Tabi ki bitkiler büyüyebilmek için yeterli besin maddesine ihtiyaç duyarlar. Fakat mineral gübreler gerekli mi? Bu sorunun cevabı olan optimum ürün almak; toprağın verimliliğini, iklimi ve çevreyi korumak için hangi besine hangi şekilde ihtiyaç duyulduğuna bağlıdır. Dünya çapında kullanılan mineral gübrenin %74’ünü azot oluşturur ki; bazı ülkelerde bu oran %90’lara kadar çıkar. Bunun çevre üzerinde son derece olumsuz etkileri vardır. En yaygın azotlu gübreler, özellikle de üre, toprağı asitlendirir, zira amonyak bazlıdır. Bu da diğer bir yaşamsal öneme sahip besin olan fosforu azaltır. Azot, aynı zamanda humusun çözünmesini hızlandırarak topraktaki organizmaları besinden mahrum bırakır.
Azot, bitki besinleri arasında biyolojik olarak yenilenebilen tek besindir. Dolayısıyla çevre dostu şekillerde de üretilebilir. Köklerinde havadaki azotu bağlayabilen simbiyotik bakterilerin bulunduğu baklagil ailesine ait bitki yetiştirmek, bu besinin diğer bütün bitkilere yetecek miktarda üretilmesini sağlar. Bu teknik sadece gıda üretimini garanti altına almakla kalmayıp aynı zamanda azot gübresi üretmek için gerekli olan fosil yakıtlara da ihtiyaç kalmaması anlamına gelir. 1 ton amonyak üretmek için yaklaşık olarak 1 ton doğal gaza ihtiyaç var. Sektörün enerji gereksinimi ciddi boyutta. Sentetik azotu baklagillerle ikame etmek küresel enerji tüketimini %1.5 aşağıya çeker.

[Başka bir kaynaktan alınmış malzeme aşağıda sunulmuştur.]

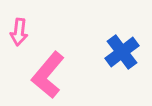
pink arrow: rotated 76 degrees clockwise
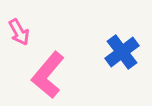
pink arrow: rotated 36 degrees counterclockwise
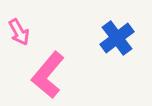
blue cross: moved 5 px left, 14 px up
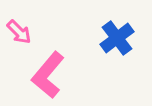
pink arrow: rotated 16 degrees counterclockwise
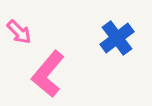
pink L-shape: moved 1 px up
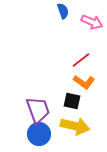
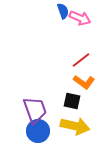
pink arrow: moved 12 px left, 4 px up
purple trapezoid: moved 3 px left
blue circle: moved 1 px left, 3 px up
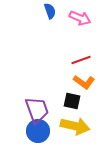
blue semicircle: moved 13 px left
red line: rotated 18 degrees clockwise
purple trapezoid: moved 2 px right
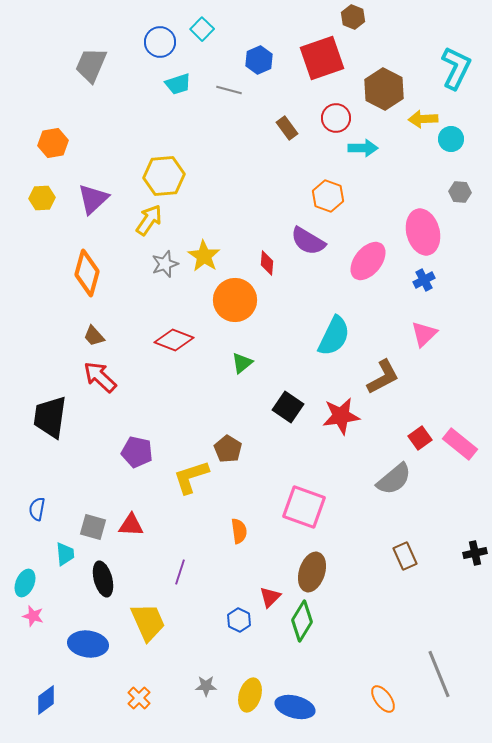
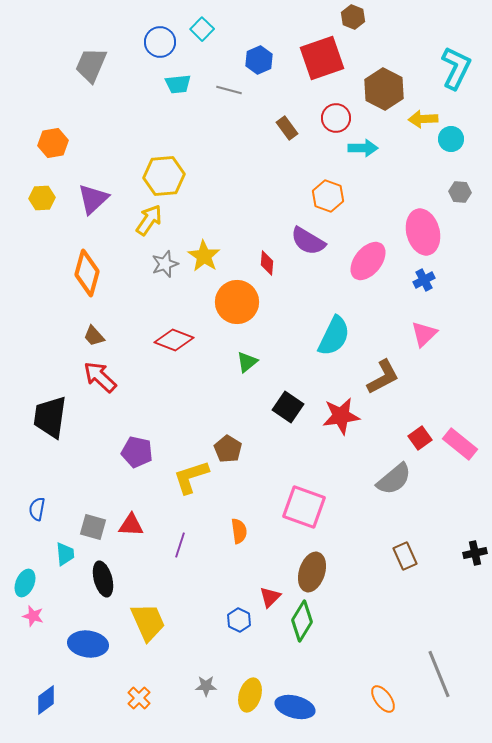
cyan trapezoid at (178, 84): rotated 12 degrees clockwise
orange circle at (235, 300): moved 2 px right, 2 px down
green triangle at (242, 363): moved 5 px right, 1 px up
purple line at (180, 572): moved 27 px up
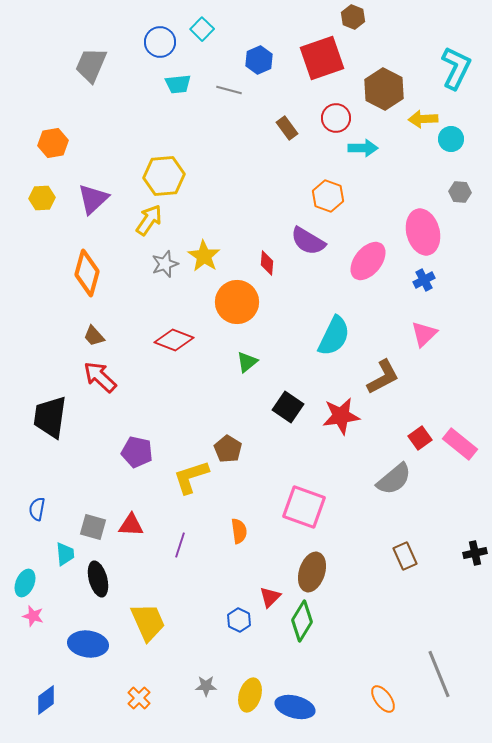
black ellipse at (103, 579): moved 5 px left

Buna rağmen dünyadaki 2.6 milyar insanı besleyen küçük çiftçilerin hasatlarını artırabilmeleri için gelişmekte olan ülkelerde sentetik azot giderek daha fazla sübvanse ediliyor. Fakat en iyi ihtimalle bu sübvansiyonlar sadece kısa vadede işe yarayabilir, etkileri kalıcı değildir. En kötü ihtimalle ise mineral gübreler eninde sonunda toprağı mahvedecektir.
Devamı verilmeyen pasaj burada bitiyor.